◆ Job item ◆
Restate word for word, and only, the lines that extend from the line containing "Rendered at 1500 by 1125 pixels." through the end of the records below.

[Extracted records]
--- START ---

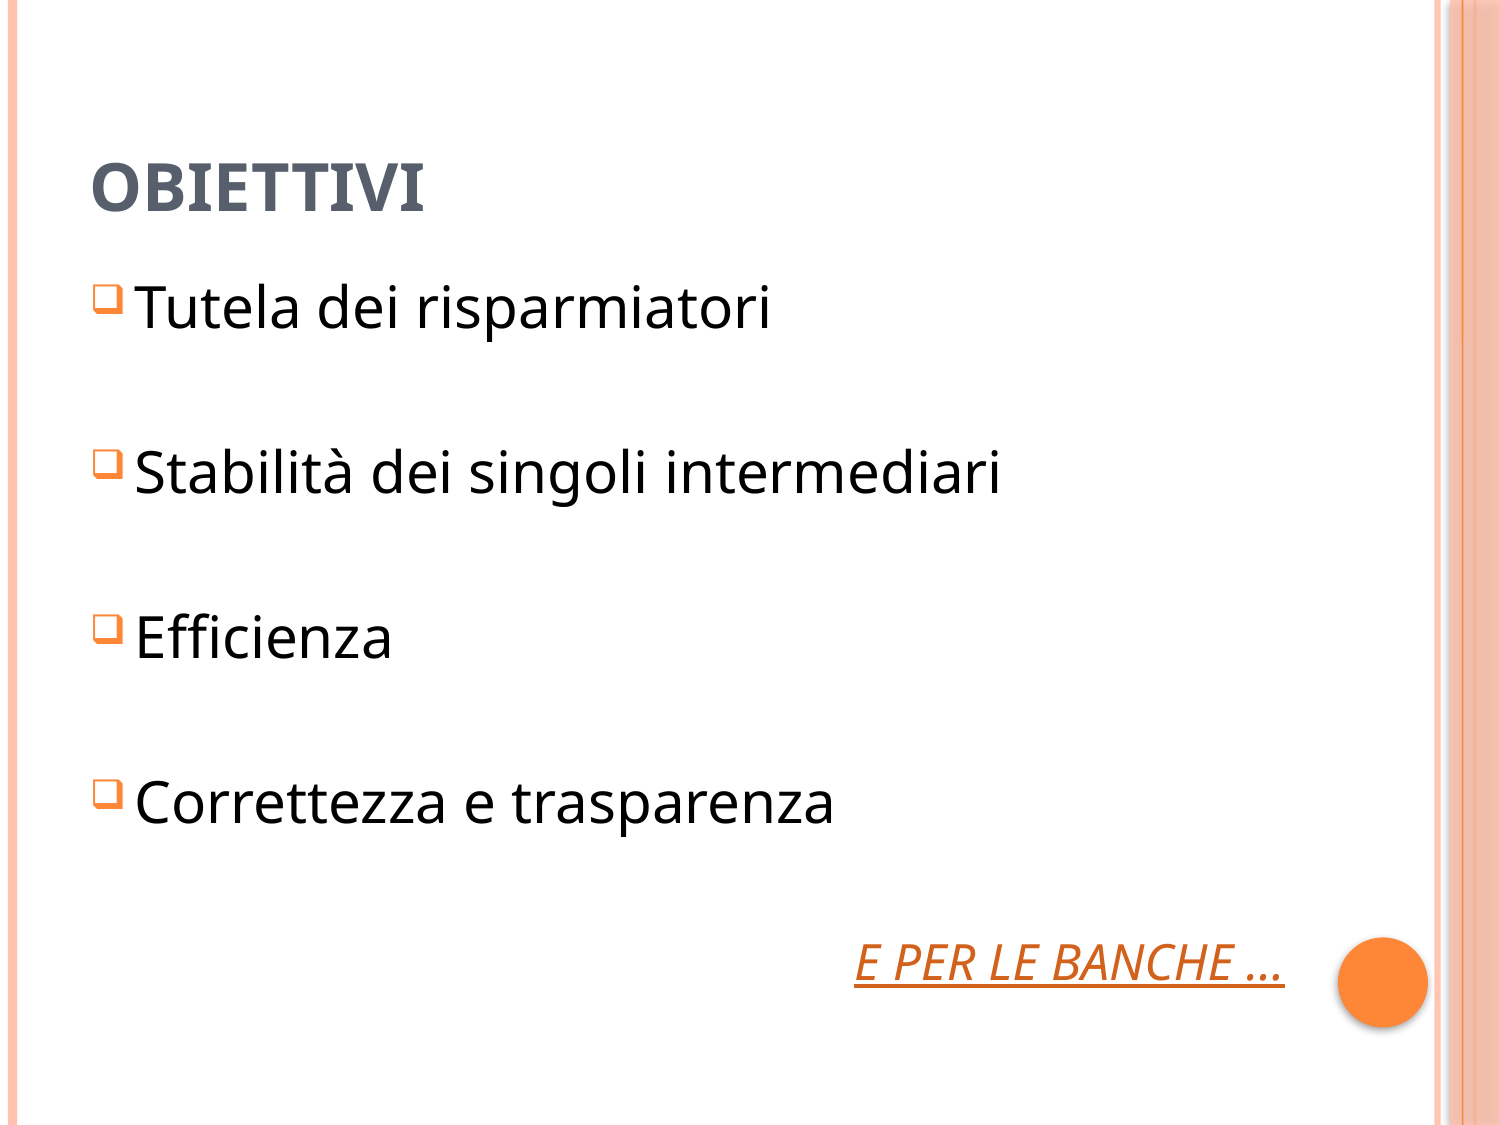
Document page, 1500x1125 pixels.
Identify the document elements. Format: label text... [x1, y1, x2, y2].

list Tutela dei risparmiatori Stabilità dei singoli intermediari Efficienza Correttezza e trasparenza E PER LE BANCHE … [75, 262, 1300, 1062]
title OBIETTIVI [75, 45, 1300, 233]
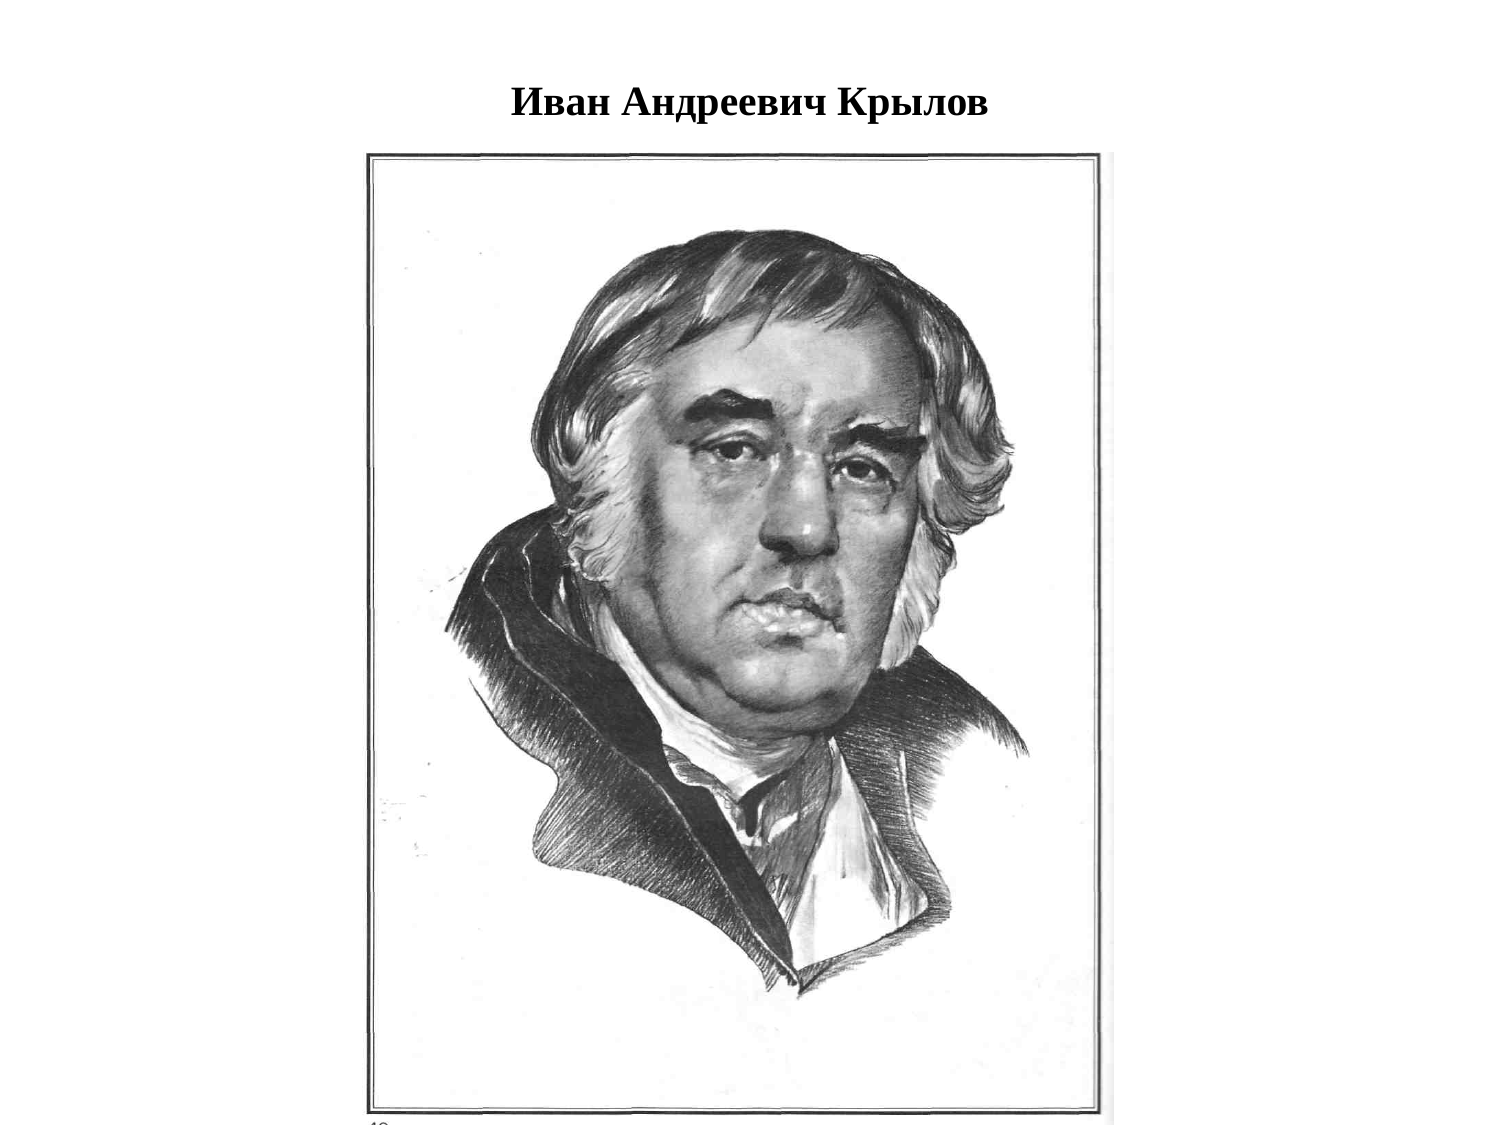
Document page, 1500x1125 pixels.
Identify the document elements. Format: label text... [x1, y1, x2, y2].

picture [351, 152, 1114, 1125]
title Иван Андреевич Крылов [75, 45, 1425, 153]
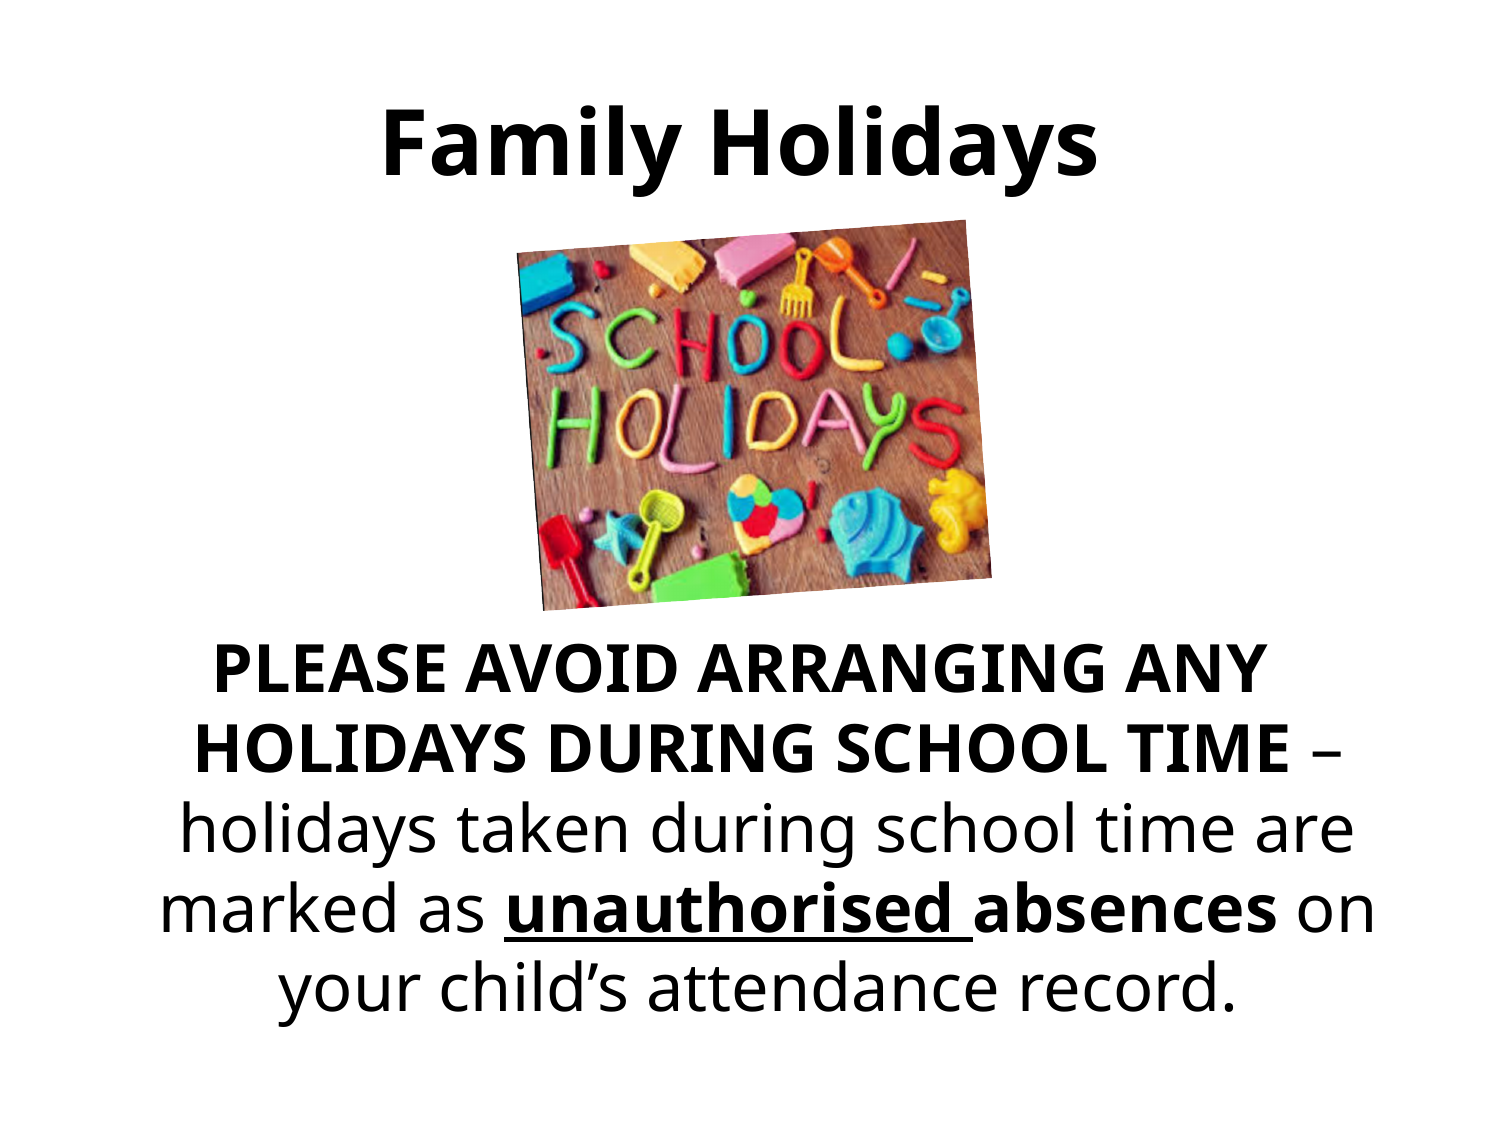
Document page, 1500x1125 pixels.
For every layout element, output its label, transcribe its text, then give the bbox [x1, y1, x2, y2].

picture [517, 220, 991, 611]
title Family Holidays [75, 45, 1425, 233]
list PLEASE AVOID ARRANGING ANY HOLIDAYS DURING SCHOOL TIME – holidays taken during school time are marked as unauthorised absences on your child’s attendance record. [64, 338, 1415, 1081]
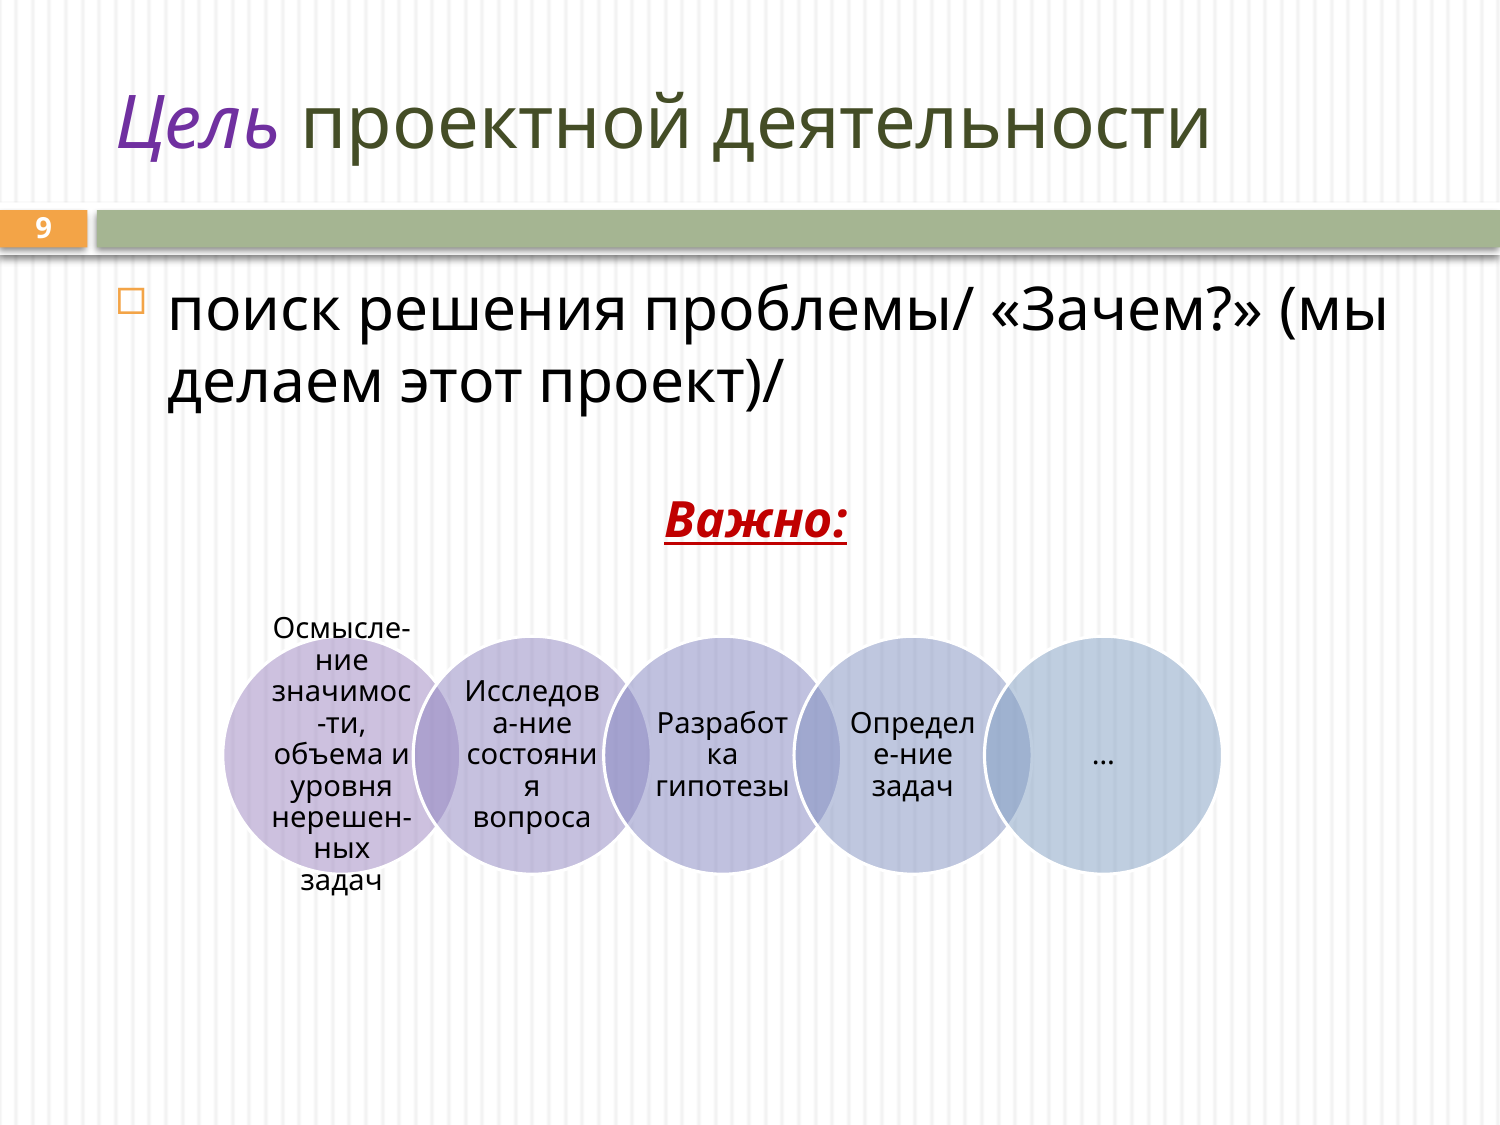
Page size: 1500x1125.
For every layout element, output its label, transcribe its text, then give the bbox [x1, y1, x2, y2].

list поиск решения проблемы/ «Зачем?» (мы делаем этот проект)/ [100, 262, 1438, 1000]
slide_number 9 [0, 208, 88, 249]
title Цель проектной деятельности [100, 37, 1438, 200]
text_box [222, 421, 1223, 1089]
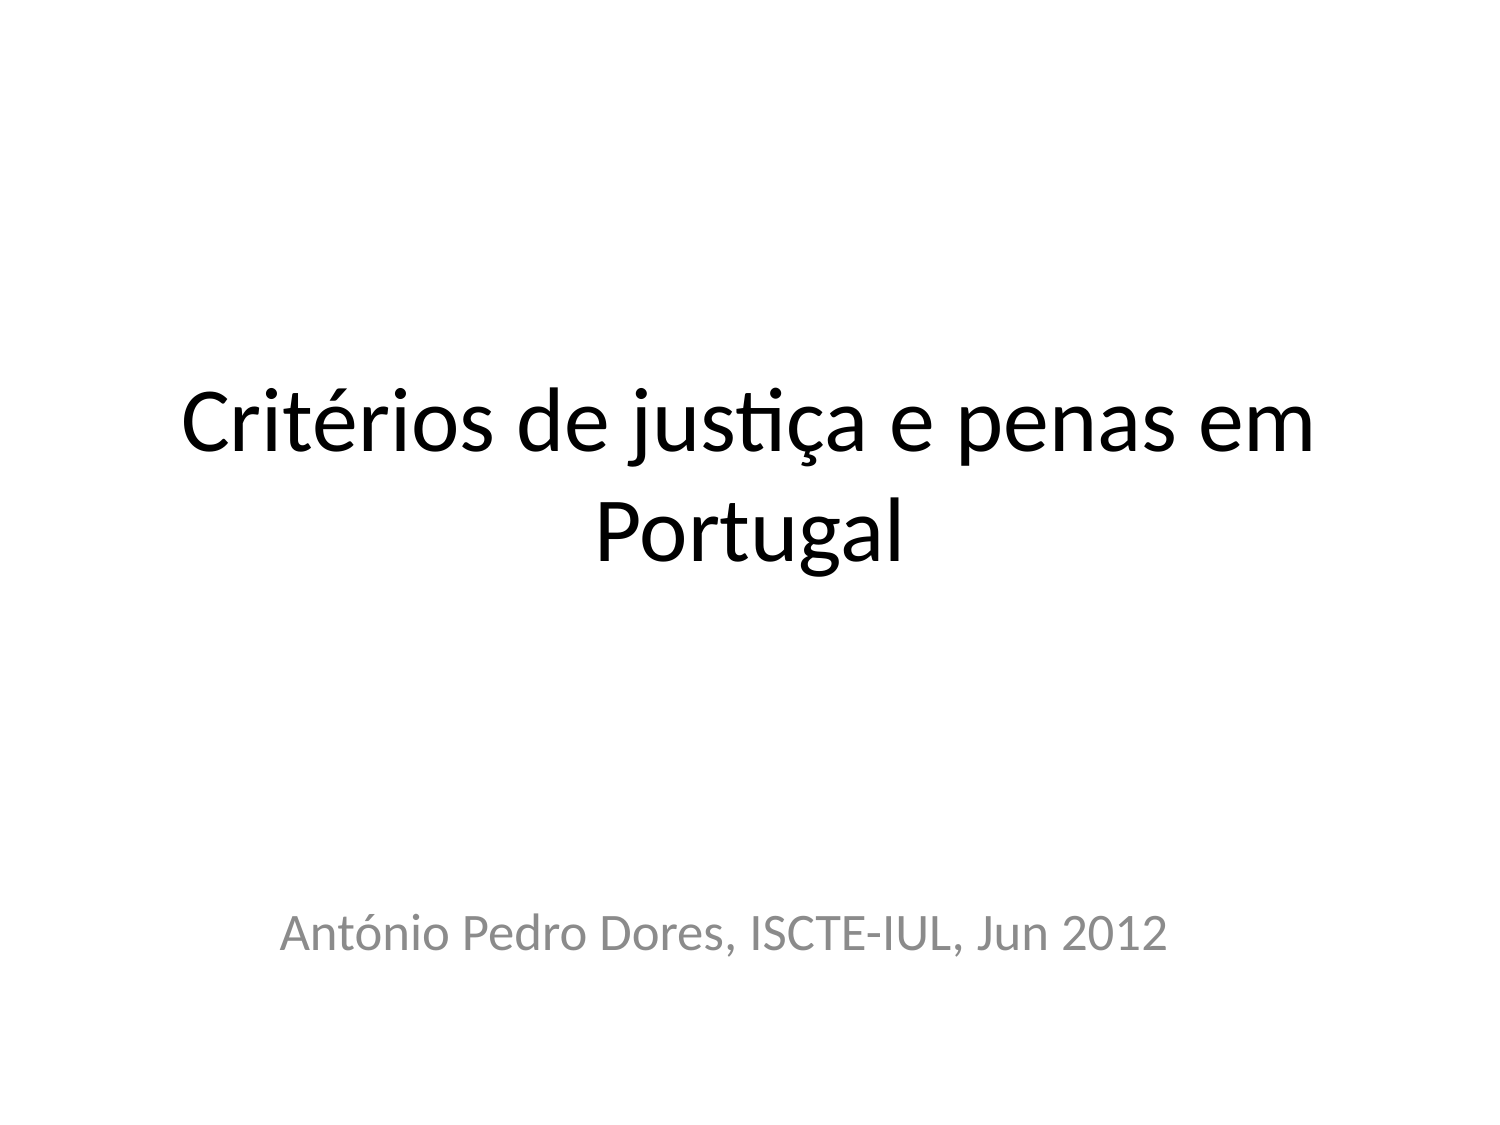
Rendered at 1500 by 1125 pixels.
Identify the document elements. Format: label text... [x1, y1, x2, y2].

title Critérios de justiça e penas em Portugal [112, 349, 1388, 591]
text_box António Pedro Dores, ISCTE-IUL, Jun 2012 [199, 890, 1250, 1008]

--- END ---

◆ Output for this exercise ◆
Rendered at 1500 by 1125 pixels.
Identify the document elements. Format: label text... [x1, y1, x2, y2].

title Critérios de justiça e penas em Portugal [112, 349, 1388, 591]
text_box António Pedro Dores, ISCTE-IUL, Jun 2012 [199, 890, 1250, 1008]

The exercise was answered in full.